TEMPO.CO, Jakarta - Kepala Dinas Kebersihan DKI Jakarta Isnawa Adji mengatakan Ibu Kota masih akan bergantung pada Bantargebang sebagai tempat pembuangan akhir. Penyebabnya, pelaksanaan tempat pengolahan sampah terpadu dalam kota atau intermediate treatment facilities (ITF) belum akan terwujud dalam waktu dekat.
Pembangunan fisik infrastruktur pengelolaan sampah itu baru dimulai akhir 2016 dan membutuhkan waktu dua tahun. “Itu pun baru dokumen lelang ITF yang berlokasi di Sunter, Jakarta Utara, yang sudah selesai,” ucap Isnawa di Balai Kota, Senin, 26 Oktober 2015.

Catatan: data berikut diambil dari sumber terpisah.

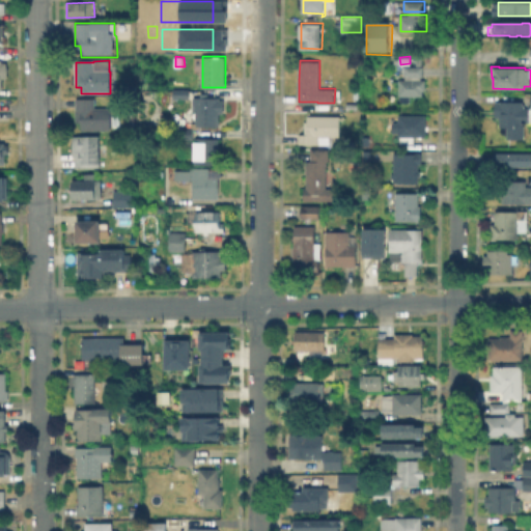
[(426,91),(425,98),(399,96),(399,81),(404,81),(404,67),(423,67),(423,78),(426,80),(426,91)]
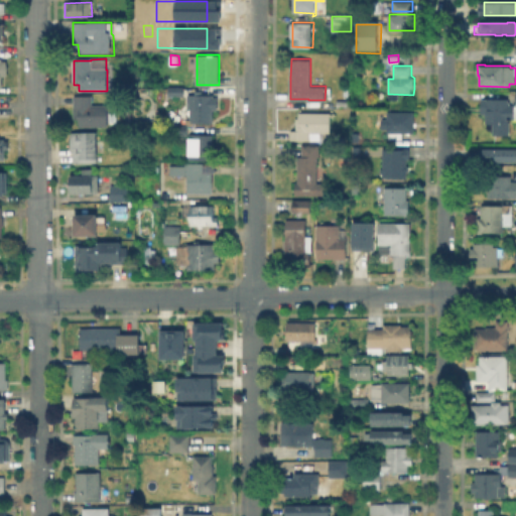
[(184,87),(184,96),(169,96),(169,87),(184,87)]
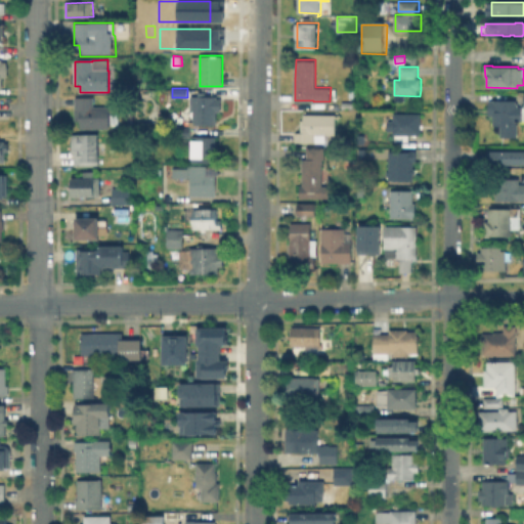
[(523,92),(523,120),(515,120),(515,122),(517,122),(517,136),(499,136),(499,125),(492,125),(492,115),(488,115),(488,100),(516,99),(516,100),(523,100),(523,93),(523,92)]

Tempat pengolahan sampah terpadu dalam kota adalah tempat pengolahan sampah dengan cara membakar di ruangan berinstalasi khusus yang disebut insinerator. Sistem dalam instalasi itu mencegah asap hasil pembakaran ke luar ruangan.
Isnawa berujar, residu pembakaran berupa abu akan dimanfaatkan menjadi asbes atau batu bata. Jepang dan Cina merupakan dua contoh negara yang sudah menerapkan sistem serupa.

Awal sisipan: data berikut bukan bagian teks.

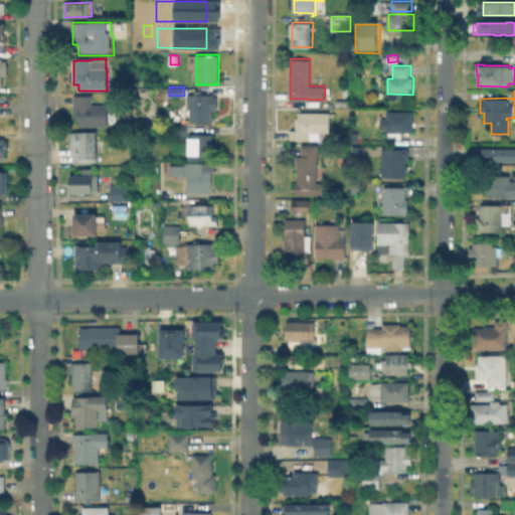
[(218,97),(218,109),(214,109),(213,122),(192,122),(193,103),(188,103),(188,94),(214,95),(214,96),(218,97)]
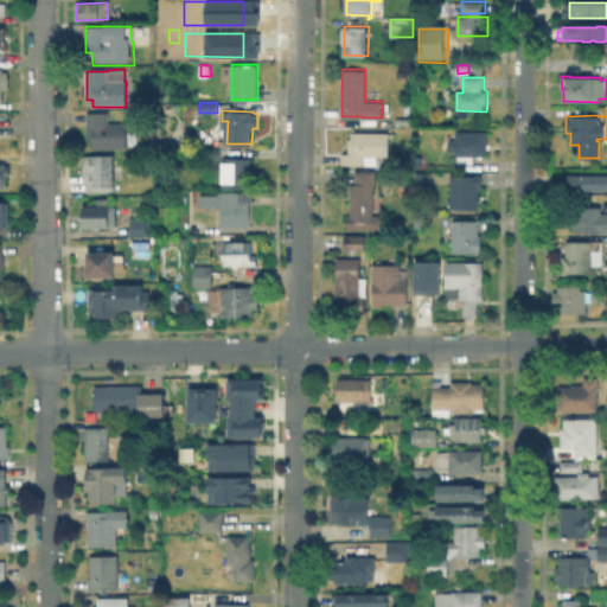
[(108,112),(108,123),(126,123),(126,148),(93,149),(93,140),(87,140),(85,113),(108,112)]
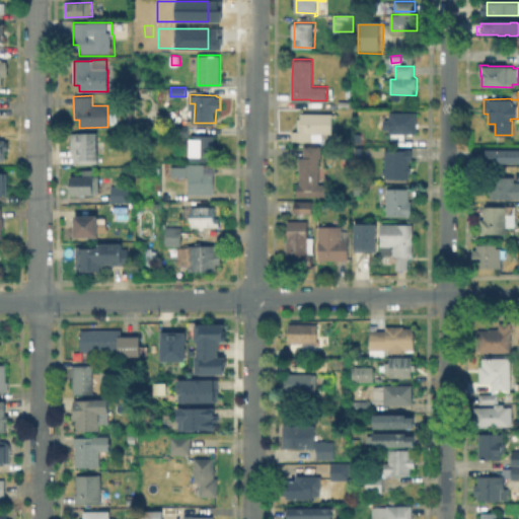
[(332,113),(332,133),(324,133),(324,140),(292,140),(292,130),(298,130),(298,118),(301,118),(301,112),(332,113)]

Isnawa menuturkan ada tiga titik lain yang juga direncanakan sebagai lokasi pembangunan tempat pengolahan sampah terpadu dalam kota. Ketiganya masing-masing terletak di Duri Kosambi, Jakarta Barat; Cakung-Cilincing, perbatasan Jakarta Timur dengan Jakarta Utara; dan Marunda, Jakarta Utara. Untuk mempersingkat proses lelang, Pemerintah Provinsi DKI menyerahkan pembangunan tiga tempat pengolahan sampah terpadu dalam kota lain ke PT Jakarta Propertindo.
Keberadaan tempat pengolahan sampah terpadu dalam kota, menurut Isnawa, akan mengurangi bobot sampah harian yang dikirim ke Tempat Pembuangan Akhir Bantargebang, Bekasi.
Dalam satu hari, Jakarta mengirim 6.500 ton sampah ke Bantargebang. Pada kurun yang sama, satu insinerator mampu memusnahkan 1.000-1.500 ton sampah dengan suhu 1.200 derajat Celcius. Biaya investasi satu unit tempat pengolahan sampah terpadu mencapai Rp 1,5 triliun.